(Task description): Write out again, exactly, the lines below starting at the one with "M 156,1242 L" and ending at the one with "M 568,370 L 654,284".

(Extracted data):
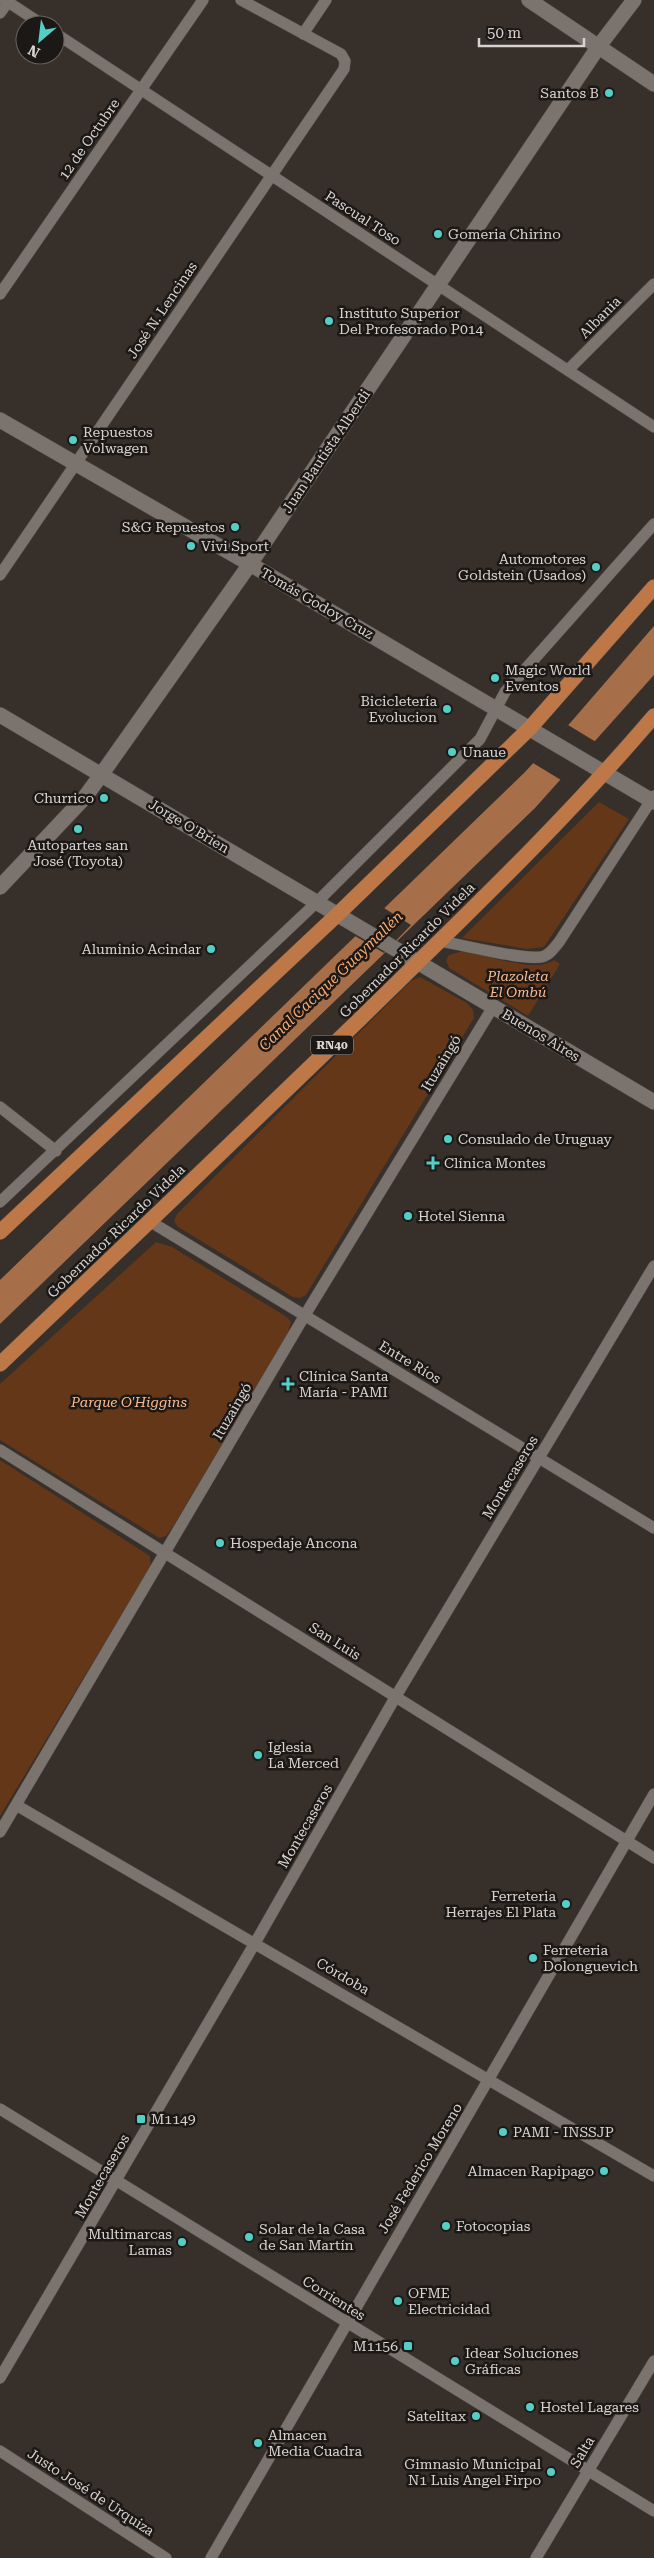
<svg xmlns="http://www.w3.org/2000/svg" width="654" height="2558" font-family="'Roboto Serif',serif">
<rect width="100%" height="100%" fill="#362f2a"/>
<path fill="#633718" d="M 599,802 L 629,819 L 544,947 L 527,949 L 462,938 Z
M 463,951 C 484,954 536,974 554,960 L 560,964 L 528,1016 L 449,968 L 446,960 L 449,955 Z
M 420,977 L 467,1003 L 473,1010 L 474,1018 L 306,1295 L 300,1298 L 293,1297 L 178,1227 L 174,1221 L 177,1214 L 411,981 Z
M 156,1242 L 172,1247 L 287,1317 L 291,1322 L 288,1333 L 172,1528 L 166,1536 L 159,1538 L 0,1440 L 0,1384 Z
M 0,1460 L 150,1556 L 151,1566 L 0,1816 Z"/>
<path fill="#a66e49" d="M 654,626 L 654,675 L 535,808 L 0,1324 L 0,1280 L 525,772 L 571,722 Z"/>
<path fill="#362f2a" d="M 568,725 L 596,742 L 561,780 L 533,763 Z
M 384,908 L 411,925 L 384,953 L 355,936 Z"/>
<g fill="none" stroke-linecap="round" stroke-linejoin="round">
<g stroke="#524c48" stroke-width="12">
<path id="street" d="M 5,0 L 43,25
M 0,13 L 8,2
M 55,33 L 654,427
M 303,34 L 326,0
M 0,294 L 203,0
M 568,370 L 654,284
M 0,575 L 344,69 L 345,61 L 341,54 L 241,0
M 440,941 C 463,945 521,960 541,957 C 549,956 554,948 559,942 L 654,796
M 0,1107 L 56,1151
M 0,1202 L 317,902 L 480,739 L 505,692 L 654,524
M 151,1222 L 654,1528
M 0,1450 L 654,1858
M 16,1805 L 654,2176
M 0,1832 L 305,1315 L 493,1007
M 0,2109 L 654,2511
M 0,2378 L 255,1943 L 396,1696 L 654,1266
M 0,2451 L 166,2558
M 211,2558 L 654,1794
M 536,2558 L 654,2361"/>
</g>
<g stroke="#524c48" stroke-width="16">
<path id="secondary" d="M 529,0 L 654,84
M 0,420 L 250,564 L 654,802
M 0,715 L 654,1102
M 0,887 L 85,797 L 101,775 L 250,564 L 599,46 L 634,0"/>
</g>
<g stroke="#524c48" stroke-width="16">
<path id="highway" d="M 0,1232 L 338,914 L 530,728 L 654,587
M 0,1364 C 121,1249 241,1134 361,1018 C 461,920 563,823 654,716"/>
</g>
<use href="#street" stroke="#7b736e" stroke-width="11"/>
<use href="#secondary" stroke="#7b736e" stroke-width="15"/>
<use href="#highway" stroke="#be7848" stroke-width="15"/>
</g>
<g fill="#55cec5" stroke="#1b1816" stroke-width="2">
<circle cx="609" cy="93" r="5"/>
<circle cx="438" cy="234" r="5"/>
<circle cx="329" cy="321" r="5"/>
<circle cx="73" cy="440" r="5"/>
<circle cx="235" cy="527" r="5"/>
<circle cx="191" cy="546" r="5"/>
<circle cx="596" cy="567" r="5"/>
<circle cx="495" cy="678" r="5"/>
<circle cx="447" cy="709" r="5"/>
<circle cx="452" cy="752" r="5"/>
<circle cx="104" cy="798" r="5"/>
<circle cx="78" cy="829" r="5"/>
<circle cx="211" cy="949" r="5"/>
<circle cx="448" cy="1139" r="5"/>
<path d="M430.5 1155.5h5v5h5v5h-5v5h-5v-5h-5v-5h5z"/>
<circle cx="408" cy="1216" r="5"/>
<path d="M285.5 1376.5h5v5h5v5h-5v5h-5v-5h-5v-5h5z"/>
<circle cx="220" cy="1543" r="5"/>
<circle cx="258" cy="1755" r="5"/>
<circle cx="566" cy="1904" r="5"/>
<circle cx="533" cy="1958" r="5"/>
<rect x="136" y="2114" width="10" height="10" rx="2.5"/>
<circle cx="503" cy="2132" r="5"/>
<circle cx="604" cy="2171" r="5"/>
<circle cx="446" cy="2226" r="5"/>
<circle cx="249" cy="2237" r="5"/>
<circle cx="182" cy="2242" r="5"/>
<circle cx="398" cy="2301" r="5"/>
<rect x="403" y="2341" width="10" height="10" rx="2.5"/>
<circle cx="455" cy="2361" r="5"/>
<circle cx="530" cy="2407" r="5"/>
<circle cx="476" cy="2416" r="5"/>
<circle cx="258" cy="2443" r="5"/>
<circle cx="551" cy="2472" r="5"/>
</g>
<g text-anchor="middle" stroke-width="5" stroke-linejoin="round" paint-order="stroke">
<rect fill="#1b1816" stroke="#9f9b98" stroke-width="1" x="311" y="1035.5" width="42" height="19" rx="4"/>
<g font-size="12" font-weight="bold" fill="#d8d3d0">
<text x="332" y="1049">RN40</text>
</g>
<g font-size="14" fill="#d8d3d0" stroke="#1b1816" text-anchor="start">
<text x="599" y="98" text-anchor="end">Santos B</text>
<text x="448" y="239">Gomeria Chirino</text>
<text x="339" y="318">Instituto Superior<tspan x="339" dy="16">Del Profesorado P014</tspan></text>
<text x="83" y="437">Repuestos<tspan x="83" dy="16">Volwagen</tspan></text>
<text x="225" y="532" text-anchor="end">S&amp;G Repuestos</text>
<text x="201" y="551">Vivi Sport</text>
<text x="586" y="564" text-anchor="end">Automotores<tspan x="586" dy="16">Goldstein (Usados)</tspan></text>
<text x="505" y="675">Magic World<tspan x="505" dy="16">Eventos</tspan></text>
<text x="437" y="706" text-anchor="end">Bicicletería<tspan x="437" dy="16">Evolucion</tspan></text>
<text x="462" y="757">Unaue</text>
<text x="94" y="803" text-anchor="end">Churrico</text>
<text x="78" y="850" text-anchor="middle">Autopartes san<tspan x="78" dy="16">José (Toyota)</tspan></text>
<text x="201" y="954" text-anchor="end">Aluminio Acindar</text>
<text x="458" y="1144">Consulado de Uruguay</text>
<text x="444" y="1168">Clínica Montes</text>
<text x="418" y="1221">Hotel Sienna</text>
<text x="299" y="1381">Clínica Santa<tspan x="299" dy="16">María - PAMI</tspan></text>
<text x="230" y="1548">Hospedaje Ancona</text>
<text x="268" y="1752">Iglesia<tspan x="268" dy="16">La Merced</tspan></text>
<text x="556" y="1901" text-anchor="end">Ferreteria<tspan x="556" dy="16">Herrajes El Plata</tspan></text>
<text x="543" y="1955">Ferreteria<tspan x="543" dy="16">Dolonguevich</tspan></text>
<text x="151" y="2124">M1149</text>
<text x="513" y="2137">PAMI - INSSJP</text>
<text x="594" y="2176" text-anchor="end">Almacen Rapipago</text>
<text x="456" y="2231">Fotocopias</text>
<text x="259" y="2234">Solar de la Casa<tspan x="259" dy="16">de San Martín</tspan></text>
<text x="172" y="2239" text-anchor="end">Multimarcas<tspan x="172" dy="16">Lamas</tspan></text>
<text x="408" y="2298">OFME<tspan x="408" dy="16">Electricidad</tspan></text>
<text x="398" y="2351" text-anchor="end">M1156</text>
<text x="465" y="2358">Idear Soluciones<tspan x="465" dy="16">Gráficas</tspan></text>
<text x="540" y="2412">Hostel Lagares</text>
<text x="466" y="2421" text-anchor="end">Satelitax</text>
<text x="268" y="2440">Almacen<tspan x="268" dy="16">Media Cuadra</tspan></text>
<text x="541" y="2469" text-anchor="end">Gimnasio Municipal<tspan x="541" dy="16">N1 Luis Angel Firpo</tspan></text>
</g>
<g font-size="14" fill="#d8d3d0" stroke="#1b1816">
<text transform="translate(89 139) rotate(-55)" y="5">12 de Octubre</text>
<text transform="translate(363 218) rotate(33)" y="5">Pascual Toso</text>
<text transform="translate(162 310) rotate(-56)" y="5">José N. Lencinas</text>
<text transform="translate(600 317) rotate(-45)" y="5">Albania</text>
<text transform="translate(326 451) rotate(-56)" y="5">Juan Bautista Alberdi</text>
<text transform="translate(317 603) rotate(30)" y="5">Tomás Godoy Cruz</text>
<text transform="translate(189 826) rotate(31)" y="5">Jorge O'Brien</text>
<text transform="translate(407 950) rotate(-45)" y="5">Gobernador Ricardo Videla</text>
<text transform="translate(541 1035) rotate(31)" y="5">Buenos Aires</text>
<text transform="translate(441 1063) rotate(-59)" y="5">Ituzaingó</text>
<text transform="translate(116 1231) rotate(-44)" y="5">Gobernador Ricardo Videla</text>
<text transform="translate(410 1362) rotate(31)" y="5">Entre Ríos</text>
<text transform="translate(232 1411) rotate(-60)" y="5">Ituzaingó</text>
<text transform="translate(510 1477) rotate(-59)" y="5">Montecaseros</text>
<text transform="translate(335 1641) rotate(32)" y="5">San Luis</text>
<text transform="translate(305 1826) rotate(-60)" y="5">Montecaseros</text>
<text transform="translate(343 1976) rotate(30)" y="5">Córdoba</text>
<text transform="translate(420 2168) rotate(-59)" y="5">José Federico Moreno</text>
<text transform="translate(102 2176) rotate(-60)" y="5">Montecaseros</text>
<text transform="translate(334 2298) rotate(32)" y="5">Corrientes</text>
<text transform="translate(582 2452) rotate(-59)" y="5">Salta</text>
<text transform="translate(91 2492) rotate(33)" y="5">Justo José de Urquiza</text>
</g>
<g font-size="14" font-style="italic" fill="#fbb98f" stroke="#1b1816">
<text x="518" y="981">Plazoleta<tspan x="518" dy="16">El Ombú</tspan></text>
<text x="129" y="1407">Parque O'Higgins</text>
</g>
<g font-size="15" font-style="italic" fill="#f9a973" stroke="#1b1816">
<text transform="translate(331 981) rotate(-44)" y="5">Canal Cacique Guaymallén</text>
</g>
</g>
<g transform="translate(40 40) rotate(208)"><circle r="24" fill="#1b1816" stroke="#676360"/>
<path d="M0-4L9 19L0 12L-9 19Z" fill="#55cec5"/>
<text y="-8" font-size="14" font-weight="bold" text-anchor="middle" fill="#d8d3d0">N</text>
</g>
<path d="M479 38v8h105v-8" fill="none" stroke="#d8d3d0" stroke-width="2.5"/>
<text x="487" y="38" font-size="15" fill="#d8d3d0" stroke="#1b1816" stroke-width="4" paint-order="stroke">50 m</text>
</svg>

(Output of the task):
M 156,1242 L 172,1247 L 287,1317 L 291,1322 L 288,1333 L 172,1528 L 166,1536 L 159,1538 L 0,1440 L 0,1384 Z
M 0,1460 L 150,1556 L 151,1566 L 0,1816 Z"/>
<path fill="#a66e49" d="M 654,626 L 654,675 L 535,808 L 0,1324 L 0,1280 L 525,772 L 571,722 Z"/>
<path fill="#362f2a" d="M 568,725 L 596,742 L 561,780 L 533,763 Z
M 384,908 L 411,925 L 384,953 L 355,936 Z"/>
<g fill="none" stroke-linecap="round" stroke-linejoin="round">
<g stroke="#524c48" stroke-width="12">
<path id="street" d="M 5,0 L 43,25
M 0,13 L 8,2
M 55,33 L 654,427
M 303,34 L 326,0
M 0,294 L 203,0
M 568,370 L 654,284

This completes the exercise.